:: Passage ::
☆ ☆ ☆ ☆

Interesting call for more horsepower behind numerical methods. One of the benefits of the emerging machine learning forecast models is dramatically lower need for computation (and therefore energy).
The motivation here is that numerical weather prediction (NWP) models are used for a lot more than just weather forecasting - they're critical research infrastructure and tools. NWP allows researchers to simulate complex atmospheric flows and phenomena which might not be readily or directly observed - or to manipulate observed flows in ways to evaluate dynamical theory and the underlying physics. You can't really do any of this with the AI emulators, which output a tiny, tiny sliver of information relative to the vast array of data you can dump from an NWP system.
Regarding energy usage, you're right up to a point. Today's ML weather models are trained to emulate very large reanalysis datasets (e.g., ECMWF's ERA5) which are produced using the physics-based models. No one has yet to demonstrate an end-to-end AI/ML weather forecast which sidesteps these reanalysis datasets (in fact, the trend so far has been to include _more_ physics-based model datasets for fine-tuning, including archives of historical NWP forecasts or GCM simulations). So there's a massive sunk cost in energy usage to create those training datasets, and then there's the ongoing energy cost of training AI emulators from the ground up. And of course, there's the future energy cost of running more physics-based models to better support the development of AI emulators.

☆ ☆ ☆ ☆

Stored items:
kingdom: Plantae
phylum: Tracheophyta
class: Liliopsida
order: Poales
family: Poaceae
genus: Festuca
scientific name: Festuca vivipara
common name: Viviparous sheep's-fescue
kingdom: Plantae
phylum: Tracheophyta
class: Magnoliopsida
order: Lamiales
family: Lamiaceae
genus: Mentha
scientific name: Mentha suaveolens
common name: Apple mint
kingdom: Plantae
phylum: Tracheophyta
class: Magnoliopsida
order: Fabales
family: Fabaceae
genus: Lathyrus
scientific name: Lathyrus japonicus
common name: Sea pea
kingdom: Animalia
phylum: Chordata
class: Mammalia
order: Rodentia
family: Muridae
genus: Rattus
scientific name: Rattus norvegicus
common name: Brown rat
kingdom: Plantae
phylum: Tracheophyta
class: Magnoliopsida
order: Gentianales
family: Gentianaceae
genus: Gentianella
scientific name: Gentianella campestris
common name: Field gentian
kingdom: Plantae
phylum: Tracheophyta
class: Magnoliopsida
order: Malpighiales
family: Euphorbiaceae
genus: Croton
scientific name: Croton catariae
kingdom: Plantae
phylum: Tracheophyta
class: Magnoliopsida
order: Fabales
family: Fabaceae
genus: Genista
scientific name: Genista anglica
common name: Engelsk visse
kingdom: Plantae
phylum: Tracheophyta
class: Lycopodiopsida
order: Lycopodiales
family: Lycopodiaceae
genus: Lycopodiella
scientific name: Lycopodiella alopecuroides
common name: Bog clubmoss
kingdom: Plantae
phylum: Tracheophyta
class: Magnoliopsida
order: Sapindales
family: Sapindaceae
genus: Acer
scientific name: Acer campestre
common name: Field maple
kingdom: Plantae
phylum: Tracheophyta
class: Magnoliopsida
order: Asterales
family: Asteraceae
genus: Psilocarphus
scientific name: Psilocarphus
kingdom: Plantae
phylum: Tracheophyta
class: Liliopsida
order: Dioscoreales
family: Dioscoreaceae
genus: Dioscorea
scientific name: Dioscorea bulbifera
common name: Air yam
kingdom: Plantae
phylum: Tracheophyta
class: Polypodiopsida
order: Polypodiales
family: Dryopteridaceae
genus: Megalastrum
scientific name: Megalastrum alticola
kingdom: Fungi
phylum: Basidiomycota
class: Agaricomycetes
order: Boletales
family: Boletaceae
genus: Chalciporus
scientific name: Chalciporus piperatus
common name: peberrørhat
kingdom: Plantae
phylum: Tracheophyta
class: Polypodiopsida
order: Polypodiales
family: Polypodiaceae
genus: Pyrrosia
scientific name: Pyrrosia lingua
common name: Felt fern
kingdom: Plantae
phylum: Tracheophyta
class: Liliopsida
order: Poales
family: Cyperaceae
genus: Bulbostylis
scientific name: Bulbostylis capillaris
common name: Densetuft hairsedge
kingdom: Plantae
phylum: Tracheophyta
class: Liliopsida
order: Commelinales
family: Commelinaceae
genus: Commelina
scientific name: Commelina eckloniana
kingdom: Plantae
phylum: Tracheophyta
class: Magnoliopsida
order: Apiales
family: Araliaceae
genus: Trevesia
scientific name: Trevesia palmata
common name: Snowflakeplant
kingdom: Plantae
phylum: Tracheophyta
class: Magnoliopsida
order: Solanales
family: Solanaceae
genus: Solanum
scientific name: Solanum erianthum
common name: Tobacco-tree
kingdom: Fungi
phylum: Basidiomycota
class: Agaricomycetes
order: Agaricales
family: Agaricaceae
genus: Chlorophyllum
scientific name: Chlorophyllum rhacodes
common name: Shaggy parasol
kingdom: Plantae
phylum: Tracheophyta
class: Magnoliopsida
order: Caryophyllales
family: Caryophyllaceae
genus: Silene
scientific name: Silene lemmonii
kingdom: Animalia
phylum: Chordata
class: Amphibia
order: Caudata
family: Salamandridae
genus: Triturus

☆ ☆ ☆ ☆

:: Task requirements ::
In the passage on weather models, which reanalysis dataset is given as an example of what today's ML weather models are trained to emulate? The records come from a separate source.

:: Output of the task ::
ECMWF's ERA5